Le paradoxe est frappant : c'est au moment où elle accède officiellement à la place convoitée de troisième économie mondiale que la Chine s'inquiète pour elle-même et inquiète. Il y a encore quelques mois, la révision à la hausse des chiffres de la croissance 2007 par les autorités de Pékin, qui permet à l'empire du Milieu de doubler l'Allemagne et de se rapprocher du Japon, aurait été accueillie avec le scepticisme de rigueur sur la véracité des statistiques. Mais l'événement lui-même aurait d'abord été lu comme la confirmation de la poussée inexorable de la puissance chinoise.
Aujourd'hui, ce diagnostic reste pour l'essentiel valable. « Quand la Chine s'éveillera, le monde tremblera », écrivait Alain Peyrefitte en 1973. Elle s'est « éveillée » depuis longtemps : non contente d'être l'atelier du monde - elle est le plus grand producteur de textile, de jouets, d'électroménager et de produits high-tech -, elle finance les déficits américains.
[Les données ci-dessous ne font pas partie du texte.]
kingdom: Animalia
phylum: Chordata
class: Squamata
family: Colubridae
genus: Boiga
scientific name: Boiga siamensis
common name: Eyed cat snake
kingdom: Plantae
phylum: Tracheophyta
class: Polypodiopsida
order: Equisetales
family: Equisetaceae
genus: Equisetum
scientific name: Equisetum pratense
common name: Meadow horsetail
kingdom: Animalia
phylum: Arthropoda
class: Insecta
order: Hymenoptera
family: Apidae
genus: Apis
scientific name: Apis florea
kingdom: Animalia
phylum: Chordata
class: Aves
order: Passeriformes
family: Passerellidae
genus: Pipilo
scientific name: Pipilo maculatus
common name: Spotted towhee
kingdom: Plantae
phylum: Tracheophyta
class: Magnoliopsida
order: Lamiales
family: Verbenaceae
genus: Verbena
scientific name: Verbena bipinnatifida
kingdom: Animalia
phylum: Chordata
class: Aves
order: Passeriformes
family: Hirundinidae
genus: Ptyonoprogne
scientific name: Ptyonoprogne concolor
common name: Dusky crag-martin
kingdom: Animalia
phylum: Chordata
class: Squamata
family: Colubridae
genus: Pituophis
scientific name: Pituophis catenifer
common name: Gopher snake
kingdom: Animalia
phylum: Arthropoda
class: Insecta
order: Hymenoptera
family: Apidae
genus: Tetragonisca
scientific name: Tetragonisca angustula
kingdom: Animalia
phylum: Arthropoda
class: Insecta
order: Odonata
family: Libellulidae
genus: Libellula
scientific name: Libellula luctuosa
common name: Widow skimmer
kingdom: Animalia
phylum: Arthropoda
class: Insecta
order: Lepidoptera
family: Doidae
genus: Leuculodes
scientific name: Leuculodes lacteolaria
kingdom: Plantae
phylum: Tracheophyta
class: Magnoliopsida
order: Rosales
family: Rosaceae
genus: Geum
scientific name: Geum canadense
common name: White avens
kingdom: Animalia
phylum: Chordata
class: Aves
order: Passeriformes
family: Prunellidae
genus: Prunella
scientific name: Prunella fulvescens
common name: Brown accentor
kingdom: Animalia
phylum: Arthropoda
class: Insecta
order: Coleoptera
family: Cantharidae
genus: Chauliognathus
Et les JO de l'été dernier ont montré à la planète entière ses ambitions, y compris politiques.
La crise mondiale actuelle souligne pourtant aussi les fragilités d'un modèle qui, s'il a sorti 200 millions de personnes de la pauvreté, n'avance que sur une jambe : celle de la croissance à deux chiffres. Le ralentissement de cette dernière pour cause de crise mondiale conduit des milliers d'usines à fermer leurs portes, notamment dans le sud-est du pays. Les millions de paysans qui affluent dans les villes ne trouvent plus de travail. Du coup, l'absence de filets sociaux se fait cruellement sentir et les contestations se multiplient, ce qui inquiète les autorités communistes. Du coup aussi, tout ce qui fait trembler ce géant qu'est devenue la Chine risque également de faire « trembler » le monde.